GlobalFact 9 launches in Norway with a big question: how does fact-checking help?

OSLO, Norway – Academic and practical attention to the discipline of fact-checking has burst into the mainstream. Many fact-checkers got their start in 2016 scrutinizing the US presidential election, and the International Fact-Checking Network was founded a year earlier.
With the simultaneous emergence of thousands of research papers on misinformation, disinformation, and fact-checking, many scholars and fact-checkers are asking themselves a question: how does this help?
To kick off the ninth edition of the GlobalFact fact-checking conference, a panel of researchers, professors and practicing fact-checkers gathered in Oslo on Wednesday to discuss the gap between research and practice.
“Academic research isn’t always written in easy-to-understand or very illuminating language,” said Lucas Graves, professor of journalism and mass communication at the University of Wisconsin-Madison. “Academics don’t always focus their research on the kinds of practical questions that are really, urgently important to real-world organizations on the ground.”
The panel’s fact checkers expressed a desire to replicate some of the studies that have been conducted in the United States and Western Europe, but not the rest of the world.
“Don’t assume the results will be the same in different political and cultural contexts,” Graves tweeted shortly after the discussion. “More research on disinformation and fact-checking in offline media remains extremely important in countries in the South and North.

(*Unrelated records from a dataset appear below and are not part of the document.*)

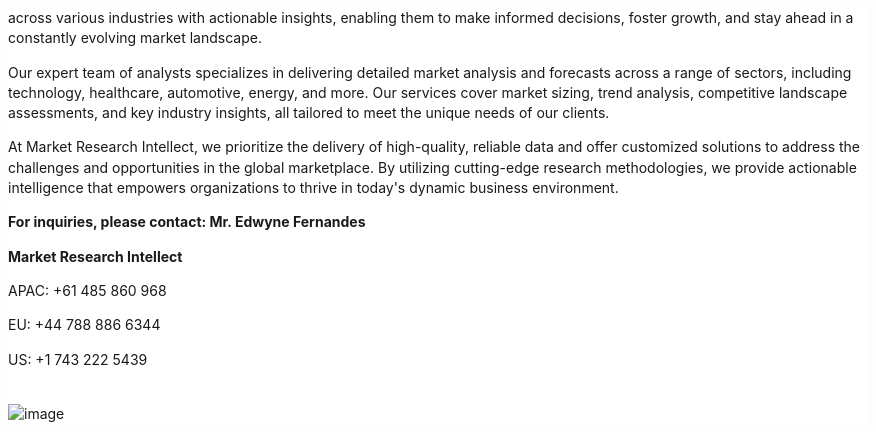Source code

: across various industries with actionable insights, enabling them to make informed decisions, foster growth, and stay ahead in a constantly evolving market landscape.</p><p>Our expert team of analysts specializes in delivering detailed market analysis and forecasts across a range of sectors, including technology, healthcare, automotive, energy, and more. Our services cover market sizing, trend analysis, competitive landscape assessments, and key industry insights, all tailored to meet the unique needs of our clients.</p><p>At Market Research Intellect, we prioritize the delivery of high-quality, reliable data and offer customized solutions to address the challenges and opportunities in the global marketplace. By utilizing cutting-edge research methodologies, we provide actionable intelligence that empowers organizations to thrive in today's dynamic business environment.</p><p><strong>For inquiries, please contact: Mr. Edwyne Fernandes</strong></p><p><strong>Market Research Intellect</strong></p><p>APAC: +61 485 860 968</p><p>EU: +44 788 886 6344</p><p>US: +1 743 222 5439</p></div><div class="article-main__content" data-test-id="publishing-text-block">&nbsp;</div>
![image](https://github.com/user-attachments/assets/978e9300-4a71-41cd-9201-01631aefd79a)
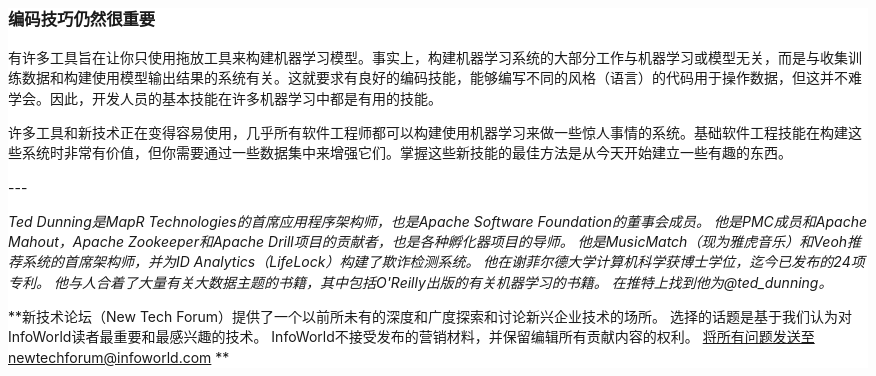### 编码技巧仍然很重要

有许多工具旨在让你只使用拖放工具来构建机器学习模型。事实上，构建机器学习系统的大部分工作与机器学习或模型无关，而是与收集训练数据和构建使用模型输出结果的系统有关。这就要求有良好的编码技能，能够编写不同的风格（语言）的代码用于操作数据，但这并不难学会。因此，开发人员的基本技能在许多机器学习中都是有用的技能。

许多工具和新技术正在变得容易使用，几乎所有软件工程师都可以构建使用机器学习来做一些惊人事情的系统。基础软件工程技能在构建这些系统时非常有价值，但你需要通过一些数据集中来增强它们。掌握这些新技能的最佳方法是从今天开始建立一些有趣的东西。

\---

*Ted Dunning是MapR Technologies的首席应用程序架构师，也是Apache Software Foundation的董事会成员。 他是PMC成员和Apache Mahout，Apache Zookeeper和Apache Drill项目的贡献者，也是各种孵化器项目的导师。 他是MusicMatch（现为雅虎音乐）和Veoh推荐系统的首席架构师，并为ID Analytics（LifeLock）构建了欺诈检测系统。 他在谢菲尔德大学计算机科学获博士学位，迄今已发布的24项专利。 他与人合着了大量有关大数据主题的书籍，其中包括O'Reilly出版的有关机器学习的书籍。 在推特上找到他为@ted_dunning。*  

**新技术论坛（New Tech Forum）提供了一个以前所未有的深度和广度探索和讨论新兴企业技术的场所。 选择的话题是基于我们认为对InfoWorld读者最重要和最感兴趣的技术。 InfoWorld不接受发布的营销材料，并保留编辑所有贡献内容的权利。 将所有问题发送至newtechforum@infoworld.com **
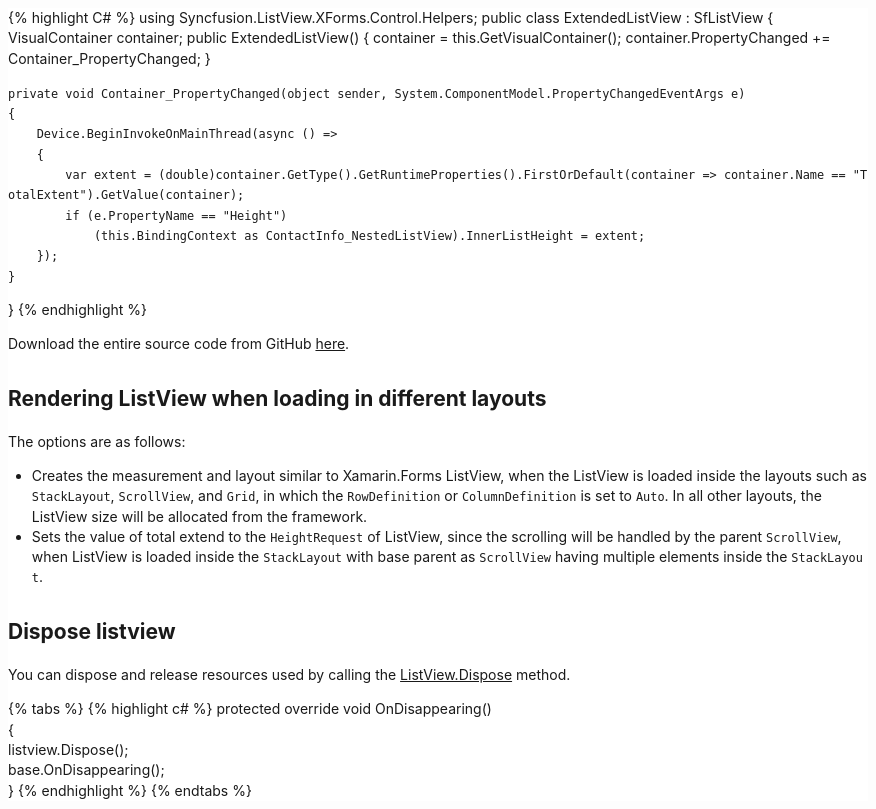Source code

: {% highlight C# %}
using Syncfusion.ListView.XForms.Control.Helpers;
public class ExtendedListView : SfListView
{
    VisualContainer container;
    public ExtendedListView()
    {
        container = this.GetVisualContainer();
        container.PropertyChanged += Container_PropertyChanged;
    }
    
    private void Container_PropertyChanged(object sender, System.ComponentModel.PropertyChangedEventArgs e)
    {
        Device.BeginInvokeOnMainThread(async () =>
        {
            var extent = (double)container.GetType().GetRuntimeProperties().FirstOrDefault(container => container.Name == "TotalExtent").GetValue(container);
            if (e.PropertyName == "Height")
                (this.BindingContext as ContactInfo_NestedListView).InnerListHeight = extent;
        });
    }
}
{% endhighlight %}

 Download the entire source code from GitHub [here](https://github.com/SyncfusionExamples/xamarin-forms-listview-inside-another-listview).
 
## Rendering ListView when loading in different layouts

The options are as follows:

* Creates the measurement and layout similar to Xamarin.Forms ListView, when the ListView is loaded inside the layouts such as `StackLayout`, `ScrollView`, and `Grid`, in which the `RowDefinition` or `ColumnDefinition` is set to `Auto`. In all other layouts, the ListView size will be allocated from the framework.
* Sets the value of total extend to the `HeightRequest` of ListView, since the scrolling will be handled by the parent `ScrollView`, when ListView is loaded inside the `StackLayout` with base parent as `ScrollView` having multiple elements inside the `StackLayout`.

## Dispose listview

You can dispose and release resources used by calling the [ListView.Dispose](https://help.syncfusion.com/cr/xamarin/Syncfusion.ListView.XForms.SfListView.html#Syncfusion_ListView_XForms_SfListView_Dispose) method.

{% tabs %}
{% highlight c# %}
protected override void OnDisappearing()  
{  
   listview.Dispose();  
   base.OnDisappearing();  
}
{% endhighlight %}
{% endtabs %}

Do not look for answers only under the lamp post, that is to say social networks.
“Having these kinds of conversations — between academics and people doing the work — is so worthwhile,” said Georgetown professor Leticia Bode, who studies social media misinformation.
Another topic of discussion, in addition to extracting practical use from academic studies, was how much more research needs to be done.
“Apart from having very little information on the lasting impacts (of fact-checking) and the impacts on groups of people over time, we have almost nothing on how often particular people encounter fact checks in nature,” Graves said.
Other panelists included Olivia Sohr, Director of Impact at Chequeado; Hlalani Gumpo, Impact Manager at Africa Check; Hlalani Gumpo; and Tijana Cvjetićanin, head of research at Zašto ne.
Joan Donovan, research director of the Shorenstein Center on Media, Politics and Public Policy, kicked off the day’s events with a speech about what the facts really are and how they relate to power and politics. Donovan discussed the importance of symbology within the group in online memes as well as the far-right group the Proud Boys and comedian Sam Hyde, known for his internet hoaxes following mass shootings.
A panel of speakers also spoke in turn about technology and fact-checking, presenting interesting data on the factors that drive engagement success among publications that publish variations on the same story, as well as research. automated fact-checking.
In the afternoon, there were panels on the influence of social media platforms on the ability to identify, verify and disseminate fact checks; a review of future fact-checking research needs; and a panel discussing fact-checking as a discipline from multiple perspectives, including “contexts, actors, practice tools, funding and regions.”
GlobalFact 9 continues Thursday with an opening conversation between Anne Applebaum, Pulitzer-winning journalist and historian, and Neil Brown, president of the Poynter Institute, with introductory comments from international director of fact-checking Baybars Örsek.